Although the two mended what The Athletic infamously called an “unsalvageable” relationship, the premise of the tension between them didn’t quite go away.

Indeed, last season, as the Jazz team struggled with injuries, the coronavirus outbreak that made much of January a losing cause and a string of double-digits that all combined to hang the team like a black cloud, plus signs of stress appeared.

Joubert also returned from his absence related to the Corona virus, Criticize the team’s defense without him, taking a covert shot at Mitchell by noting that Phoenix Suns counterpart Devin Booker was “playing his ass” defensively. Less than two months later, Mitchell returned the favor after a loss in Dallas.
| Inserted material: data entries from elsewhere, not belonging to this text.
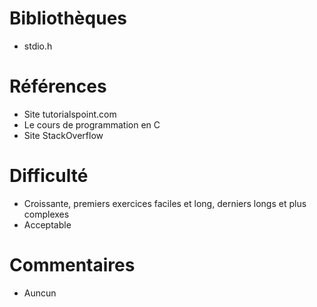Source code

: # Bibliothèques
* stdio.h

# Références
* Site tutorialspoint.com
* Le cours de programmation en C
* Site StackOverflow

# Difficulté
* Croissante, premiers exercices faciles et long, derniers longs et plus complexes
* Acceptable

# Commentaires
* Auncun

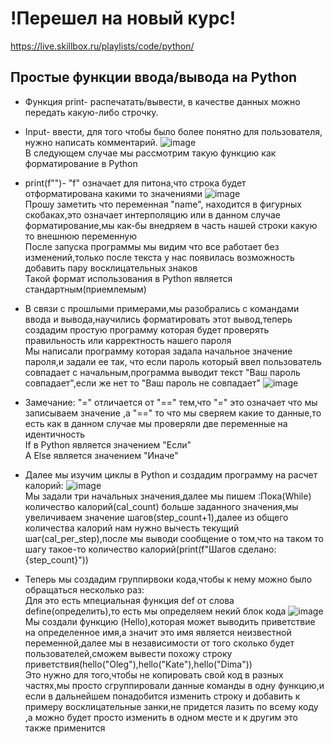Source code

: # !Перешел на новый курс!
https://live.skillbox.ru/playlists/code/python/

##  Простые функции ввода/вывода на Python
* Функция print- распечатать/вывести, в качестве данных можно передать какую-либо строчку.
* Input- ввести, для того чтобы было более понятно для пользователя, нужно написать комментарий.
![image](https://user-images.githubusercontent.com/97594146/167093176-c841ca40-d35a-415a-b968-c97a5293ce56.png)
<br/> В следующем случае мы рассмотрим такую функцию как форматирование в Python
* print(f"")- "f" означает для питона,что строка будет отформатирована какими то значениями
 ![image](https://user-images.githubusercontent.com/97594146/167094451-86823f36-45af-42ea-b585-ac1519b7b81e.png)
<br/> Прошу заметить что переменная "name", находится в фигурных скобаках,это означает интерполяцию или в данном случае форматирование,мы как-бы внедряем в часть нашей строки какую то внешнюю переменную
<br/> После запуска программы мы видим что все работает без изменений,только после текста у нас появилась возможность добавить пару восклицательных знаков
<br/> Такой формат использования в Python является стандартным(приемлемым)

* В связи с прошлыми примерами,мы разобрались с командами ввода и вывода,научились форматировать этот вывод,теперь создадим простую программу которая будет проверять правильность или карректность нашего пароля
<br/> Мы написали программу которая задала начальное значение пароля,и задали ее так, что если пароль который ввел пользователь совпадает с начальным,программа выводит текст "Ваш пароль совпадает",если же нет то "Ваш пароль не совпадает"
![image](https://user-images.githubusercontent.com/97594146/167097625-c2368b1f-c04b-47d2-bef5-b18489fc52c1.png)
* Замечание: "=" отличается от "==" тем,что "=" это означает что мы записываем значение ,а "==" то что мы сверяем какие то данные,то есть как в данном случае мы проверяли две переменные на идентичность
<br/> If в Python является значением "Если"
<br/> А Else является значением "Иначе"
* Далее мы изучим циклы в Python и создадим программу на расчет калорий:
![image](https://user-images.githubusercontent.com/97594146/167100240-69c79566-2ef0-4ca0-832f-a23c4cc4e53f.png)
<br/> Мы задали три начальных значения,далее мы пишем :Пока(While) количество калорий(cal_count) больше заданного значения,мы увеличиваем значение шагов(step_count+1),далее из общего количества калорий нам нужно вычесть текущий шаг(cal_per_step),после мы выводи сообщение о том,что на таком то шагу такое-то количество калорий(print(f"Шагов сделано: {step_count}"))
* Теперь мы создадим группирвоки кода,чтобы к нему можно было обращаться несколько раз:
<br/> Для это есть мпециальная функция def от слова define(определить),то есть мы определяем некий блок кода
![image](https://user-images.githubusercontent.com/97594146/167104224-c8baae0d-3f21-4da1-a094-c48422131a57.png)
<br/> Мы создали функцию (Hello),которая может выводить приветствие на определенное имя,а значит это имя является неизвестной переменной,далее мы в независимости от того сколько будет пользователей,сможем вывести похожу строку приветствия(hello("Oleg"),hello("Kate"),hello("Dima"))
<br/> Это нужно для того,чтобы не копировать свой код в разных частях,мы просто сгруппировали данные команды в одну функцию,и если в дальнейшем понадобится изменить строку и добавить к примеру восклицательные занки,не  придется лазить по всему коду ,а можно будет просто изменить в одном месте и к другим это также применится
With Joubert missing the match with a leg injury, the goalkeeper is clearly gone Praise the “right men.”

So where does jazz go from here?

There may be more moves in the near future. It remains to be seen what Mitchell’s future will be – if the team intends to build a new core around him as a unique star, or if he will also be shipped for another set of shots, thus starting a full rebuild. Other jazz chops like Bojan Bogdanovic, Mike Conley and Jordan Clarkson have been suspended in off-season business talks.

The team is also set to take more significant steps next season, with salary cap expert Yossi Gozlan of HoopsHype noting that the team may now have more than $40 million in the salary cap space in 2023.

Meanwhile, the team now has a host of future first-round picks, as well as a moving piece at Beverly, some young talent in Paisley and Vanderbilt, and posts about the young and unproven Kessler and Polmaro.

Taking back the draft again because the primary payoff for such a trade is a risky move, considering Joubert’s addition to the Minnesota squad is already a young, up-and-coming team (featuring NBA great Karl Anthony Towns and the former #1 electrician overall. Choose Anthony Edwards) ) probably ensures none of these picks are better than mid-twenties picks.

However, Ainge’s history as GM and president of Celtics has made clear his preference for hoarding such choices, in the hope that they will become valuable assets. Jazz has been somewhat stripped of choices previously, having previously replaced the first manager of the year to Memphis in the deal to acquire Conley, the first future Oklahoma City company to extricate itself from Derek Vevers’ ill-fated contract, and several second rounds to impress other bands By agreeing to accept the unsolicited contracts of Ed Davis and Tony Bradley.

As for the players who got Jazz in this deal…

33-year-old Beverley is a 6-foot-1 defensive annoyance who previously played in the All-Defensive Team level, but probably less so now. He has a career average of 8.8 points, 4.3 rebounds, 3.5 assists, 1.1 steals and has shot 37.8% from a 3-point range.

Paisley is a 6-4 winger who averaged 19.9 points in 2020-21. He dropped to 12.1 points per game this past season in going from one start to one away from the bench. The 25-year-old is the shooter with 38.6% behind the arc.

Vanderbilt is a powerful 6-9, 214-pound striker who started 67 games for Wolverhampton last season. The 23-year-old averaged 6.9 points and 8.4 rebounds on a 58.7% shot from the field.

Polmaro was a first-round pick in the 2020 draft, placing 23rd overall. The Argentine winger (6-6, 200) didn’t come to the NBA this past season, playing frugally — 1.4 points and 1.1 rebounds per game in 35 mowing games, averaging 6.9 minutes per game.

Meanwhile, Kessler was considered the best defensive position in college basketball last season. After playing a limited role as a freshman at North Carolina State, he moved to Auburn, where he had an outstanding performance, averaging 11.4 points, 8.1 rebounds, and 4.6 blocks per game. While 7-1, 245 pounds is an excellent big rim protector, it’s not believed to have much turning ability.